This document outlines the steps that are necessary in order to make your AJAX application crawlable. Once you have fully understood each of these steps, it should not take you very long to actually make your application crawlable!
Briefly, the solution works as follows: the crawler finds a pretty AJAX URL (that is, a URL containing a #! hash fragment). It then requests the content for this URL from your server in a slightly modified form. Your web server returns the content in the form of an HTML snapshot, which is then processed by the crawler.
12:18 am on Mar 5, 2010 (gmt 0)
So the onus is on the site's owner to pay for extra work on the site, then. :(
What's wrong with modifying a standard XML reader as a bot? Surely THAT knows whether a file is XML or not? Don't the headers give a clue?
Have to say I'm glad I'm not coding XML. I tried to read Numbers pages on the IANA site yesterday using Firefox. All I got was garbage. But at least it told me at the top that it was XML.
2:44 am on Mar 7, 2010 (gmt 0)
As I understand it, the issue is not really about reading XML. The issue is indexing a URL with a # mark as being different from the URL without the #. If your site needs this technology, then your various AJAX page states were already NOT getting indexed by the search engines, and this technology is a help, and worth investing the resources to get more search traffic.
I think Google is correct here. The web needs a different way to identify a new AJAX call to the server for page content that wasn't served in the first download. Recycling the simple hash mark for that purpose has definitely been problematic. That's even more the case with the new interest in indexing the page fragments with direct links in the snippet.
8:15 pm on Mar 7, 2010 (gmt 0)
Surely it's possible to determine the likelihood of a hash link on a page being in-page or external? If the page is XML it's likely to be the latter, surely? Follow the link and see what comes up: if it's not XML, drop it.
Or perhaps I'm being too simplistic.

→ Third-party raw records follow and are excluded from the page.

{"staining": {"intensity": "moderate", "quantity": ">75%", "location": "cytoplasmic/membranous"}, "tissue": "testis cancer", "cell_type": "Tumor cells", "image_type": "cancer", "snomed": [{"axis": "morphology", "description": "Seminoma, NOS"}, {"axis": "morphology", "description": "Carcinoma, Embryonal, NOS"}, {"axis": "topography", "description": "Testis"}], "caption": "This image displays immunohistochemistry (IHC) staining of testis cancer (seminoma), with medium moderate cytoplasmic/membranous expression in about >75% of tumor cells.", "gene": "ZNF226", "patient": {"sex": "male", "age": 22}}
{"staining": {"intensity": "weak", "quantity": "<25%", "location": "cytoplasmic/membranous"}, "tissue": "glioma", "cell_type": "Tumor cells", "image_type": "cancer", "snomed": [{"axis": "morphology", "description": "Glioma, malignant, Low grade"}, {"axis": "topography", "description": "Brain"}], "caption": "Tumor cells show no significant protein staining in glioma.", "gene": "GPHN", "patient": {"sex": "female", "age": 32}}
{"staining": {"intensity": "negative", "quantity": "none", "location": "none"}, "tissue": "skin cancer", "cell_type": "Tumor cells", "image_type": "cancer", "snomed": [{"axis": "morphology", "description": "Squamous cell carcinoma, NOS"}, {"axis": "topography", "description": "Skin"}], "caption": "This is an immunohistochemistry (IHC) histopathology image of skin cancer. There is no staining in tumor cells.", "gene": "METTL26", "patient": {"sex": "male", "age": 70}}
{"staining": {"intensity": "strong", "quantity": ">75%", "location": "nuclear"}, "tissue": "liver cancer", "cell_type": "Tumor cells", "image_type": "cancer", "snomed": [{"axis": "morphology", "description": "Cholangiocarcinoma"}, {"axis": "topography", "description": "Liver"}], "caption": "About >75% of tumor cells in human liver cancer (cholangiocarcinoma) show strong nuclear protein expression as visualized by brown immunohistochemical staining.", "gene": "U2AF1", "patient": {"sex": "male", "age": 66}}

I come from an age when programming was logical and structured, before internet "gurus" got hold of the idea. :)
As to getting more search traffic: if the browser can't display it, surely it ain't much use? The punter (eg me) will go away and find a page that can be viewed.
Or is non-viewable an XML design fault? If so, I think IANA should be told.
9:54 pm on Mar 7, 2010 (gmt 0)
You're right - a major part of the html/xhtml on the web is a far, far distance from anything you could call disciplined programming. If web pages were treated as true programming, then your browser would be blank almost all of the time today!
Also a crawler is definitely not using the same kind of approach that a visual browser uses. Different goals, different end uses. I don't know if this #! approach that Google suggests will really fly or not, but it's not too bad as a first attempt.
10:02 pm on Mar 7, 2010 (gmt 0)
The # on its own already has a specific meaning.
So, I applaud that site owners have a new way (using the #! combination) to signify content they do want crawled, rather than Google 'assuming' and just barging on in.
1:28 am on Mar 11, 2010 (gmt 0)
I like this. Very useful if designed thoughtfully.